- [Dataset records]
++++++++++++++++++++
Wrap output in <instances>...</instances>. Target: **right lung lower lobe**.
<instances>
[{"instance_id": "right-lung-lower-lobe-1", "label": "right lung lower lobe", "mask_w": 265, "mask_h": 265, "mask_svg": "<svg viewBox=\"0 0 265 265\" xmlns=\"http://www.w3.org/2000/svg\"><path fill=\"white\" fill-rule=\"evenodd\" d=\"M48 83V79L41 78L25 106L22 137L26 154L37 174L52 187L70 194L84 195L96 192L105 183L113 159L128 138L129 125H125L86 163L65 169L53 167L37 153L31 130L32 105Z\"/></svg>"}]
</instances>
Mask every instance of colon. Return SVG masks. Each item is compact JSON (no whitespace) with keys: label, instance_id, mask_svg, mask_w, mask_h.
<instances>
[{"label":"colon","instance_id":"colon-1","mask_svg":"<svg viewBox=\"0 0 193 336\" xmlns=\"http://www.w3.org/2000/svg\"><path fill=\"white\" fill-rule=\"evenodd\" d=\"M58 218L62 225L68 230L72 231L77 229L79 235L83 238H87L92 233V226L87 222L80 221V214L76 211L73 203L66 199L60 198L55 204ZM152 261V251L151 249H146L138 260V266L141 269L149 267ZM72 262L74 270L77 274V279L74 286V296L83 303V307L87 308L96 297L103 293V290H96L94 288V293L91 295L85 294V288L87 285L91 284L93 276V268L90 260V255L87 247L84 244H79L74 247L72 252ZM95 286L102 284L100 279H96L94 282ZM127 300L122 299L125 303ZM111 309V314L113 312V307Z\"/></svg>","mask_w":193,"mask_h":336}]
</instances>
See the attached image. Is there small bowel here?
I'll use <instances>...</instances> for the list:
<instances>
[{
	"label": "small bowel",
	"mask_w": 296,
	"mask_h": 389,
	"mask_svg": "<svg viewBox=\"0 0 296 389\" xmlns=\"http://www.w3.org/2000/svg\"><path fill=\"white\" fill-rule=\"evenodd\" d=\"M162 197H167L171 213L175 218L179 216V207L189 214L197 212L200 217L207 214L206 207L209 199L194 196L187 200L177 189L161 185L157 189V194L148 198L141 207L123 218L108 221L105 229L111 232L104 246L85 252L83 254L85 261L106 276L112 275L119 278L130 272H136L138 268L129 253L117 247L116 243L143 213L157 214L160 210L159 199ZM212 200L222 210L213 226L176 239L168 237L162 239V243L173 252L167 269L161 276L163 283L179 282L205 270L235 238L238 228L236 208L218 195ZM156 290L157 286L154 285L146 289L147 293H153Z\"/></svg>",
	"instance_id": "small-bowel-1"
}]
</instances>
++++++++++++++++++++
- [WRITTEN INSTRUCTION] Please show every line of the records above that contains the word "small".

- [ANSWER TO THIS PROBLEM]
See the attached image. Is there small bowel here?
	"label": "small bowel",
	"instance_id": "small-bowel-1"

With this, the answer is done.